DATA UNDER STUDY:

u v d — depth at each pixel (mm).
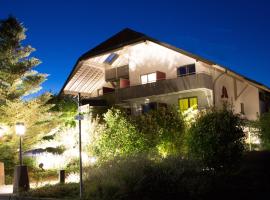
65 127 29172
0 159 24250
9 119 23438
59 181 17266
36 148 27578
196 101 32094
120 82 36438
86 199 12961
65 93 38625
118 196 12688
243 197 13531
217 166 16547
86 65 37156
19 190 15445
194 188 13188
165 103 33812
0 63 24672
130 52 36906
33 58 24922
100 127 24797
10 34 24172
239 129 17375
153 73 34969
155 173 13414
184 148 21688
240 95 36625
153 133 22344
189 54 30750
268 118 25562
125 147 21344
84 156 24141
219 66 30422
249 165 18156
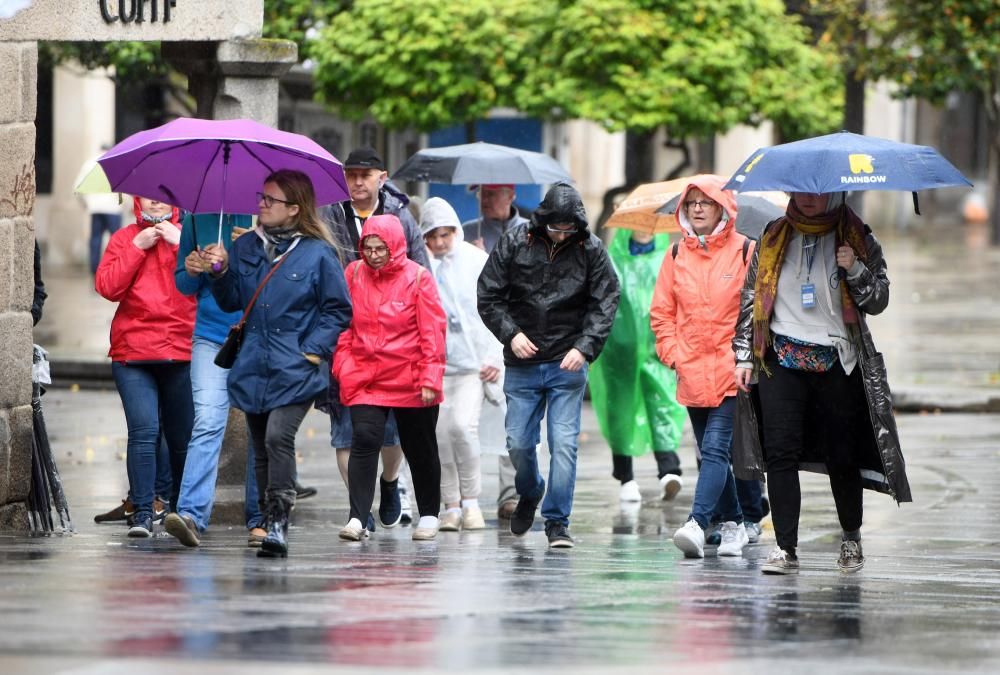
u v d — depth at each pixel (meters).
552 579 23.53
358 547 27.86
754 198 32.06
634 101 59.19
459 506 32.16
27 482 29.33
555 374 28.47
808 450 25.69
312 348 25.73
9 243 28.41
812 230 24.72
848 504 25.73
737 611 20.78
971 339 72.75
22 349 28.81
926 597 22.72
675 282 28.16
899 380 58.41
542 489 29.88
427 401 27.72
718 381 27.66
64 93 105.75
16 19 28.25
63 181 106.62
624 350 36.59
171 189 27.19
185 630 17.56
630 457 37.09
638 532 32.50
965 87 67.69
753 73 61.72
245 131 26.27
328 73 62.72
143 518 28.72
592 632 18.56
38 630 17.34
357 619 18.84
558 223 27.94
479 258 31.88
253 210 27.19
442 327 27.75
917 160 24.06
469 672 15.54
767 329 24.94
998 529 33.09
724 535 28.08
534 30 61.75
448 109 61.91
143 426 28.91
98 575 22.36
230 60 32.31
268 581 22.23
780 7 63.16
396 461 31.34
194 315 29.25
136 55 65.81
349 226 31.30
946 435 48.66
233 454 32.47
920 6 65.94
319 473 41.72
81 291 91.44
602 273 28.33
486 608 20.14
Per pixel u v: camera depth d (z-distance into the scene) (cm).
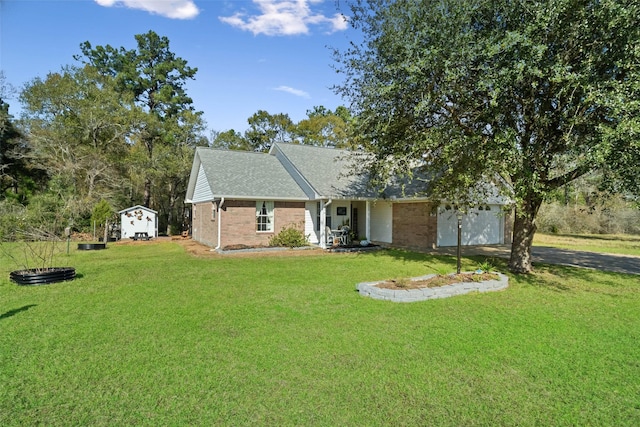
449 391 367
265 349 467
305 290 805
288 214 1769
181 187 3275
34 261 1161
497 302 716
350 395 357
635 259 1373
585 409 338
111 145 2747
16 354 451
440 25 809
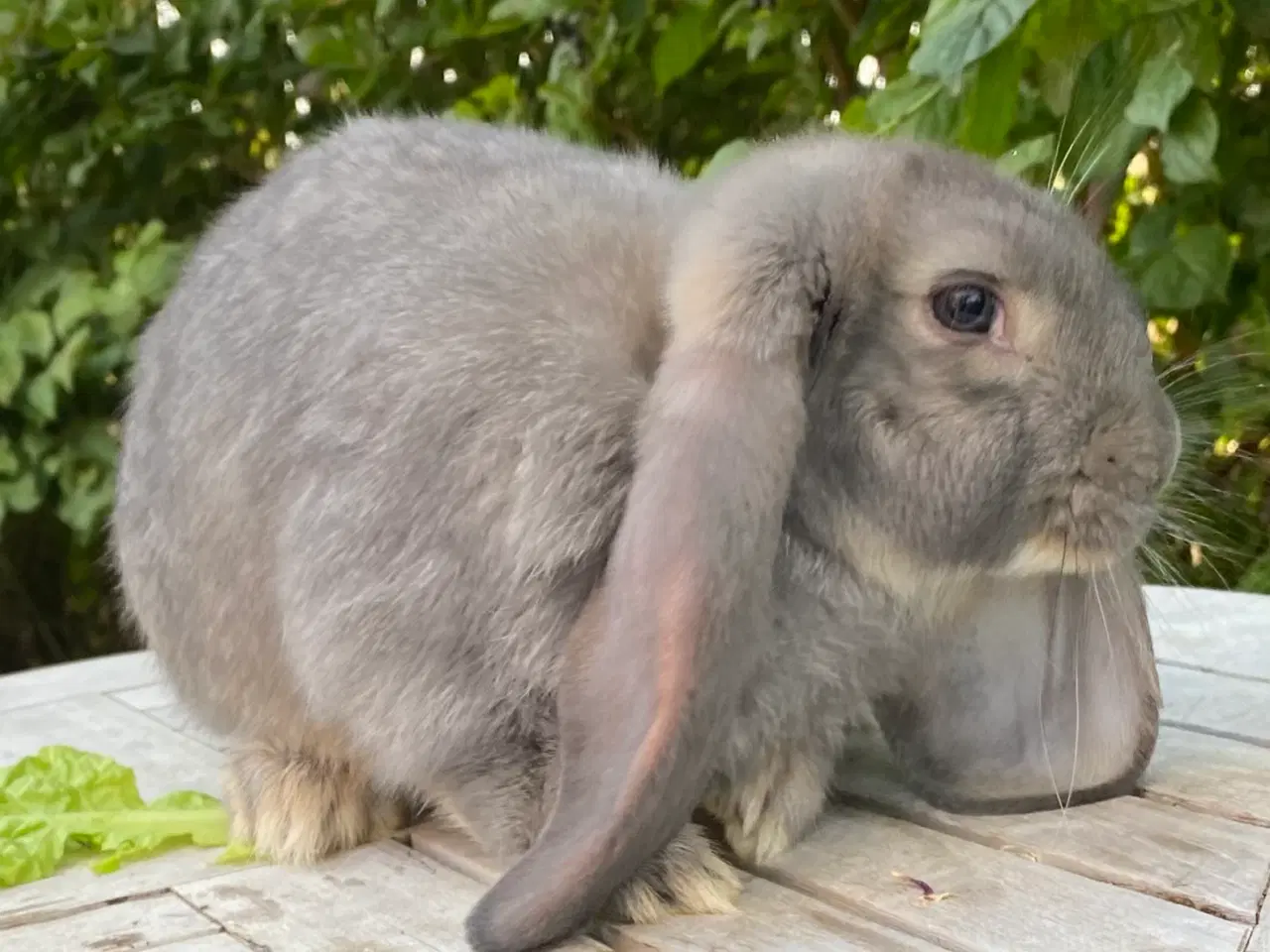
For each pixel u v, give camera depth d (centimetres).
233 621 86
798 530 81
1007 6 96
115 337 154
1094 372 80
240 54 158
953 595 83
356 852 86
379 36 152
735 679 77
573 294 82
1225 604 109
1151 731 86
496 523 80
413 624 81
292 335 84
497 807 81
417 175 87
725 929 79
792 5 132
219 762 94
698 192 84
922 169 82
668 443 77
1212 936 77
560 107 138
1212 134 107
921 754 87
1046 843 83
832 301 80
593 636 78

PROBLEM DESCRIPTION:
Only the lines above from the one containing "268 118 25562" through the one containing "624 350 36.59" should be returned, verbatim and inclusive, with pictures excluded.

SOLUTION TO THIS PROBLEM:
268 118 25562
125 147 21344
84 156 24141
219 66 30422
249 165 18156
u v d — depth at each pixel (meters).
552 579 23.53
358 547 27.86
754 198 32.06
634 101 59.19
459 506 32.16
27 482 29.33
555 374 28.47
808 450 25.69
312 348 25.73
9 243 28.41
812 230 24.72
848 504 25.73
737 611 20.78
971 339 72.75
22 349 28.81
926 597 22.72
675 282 28.16
899 380 58.41
542 489 29.88
427 401 27.72
718 381 27.66
64 93 105.75
16 19 28.25
63 181 106.62
624 350 36.59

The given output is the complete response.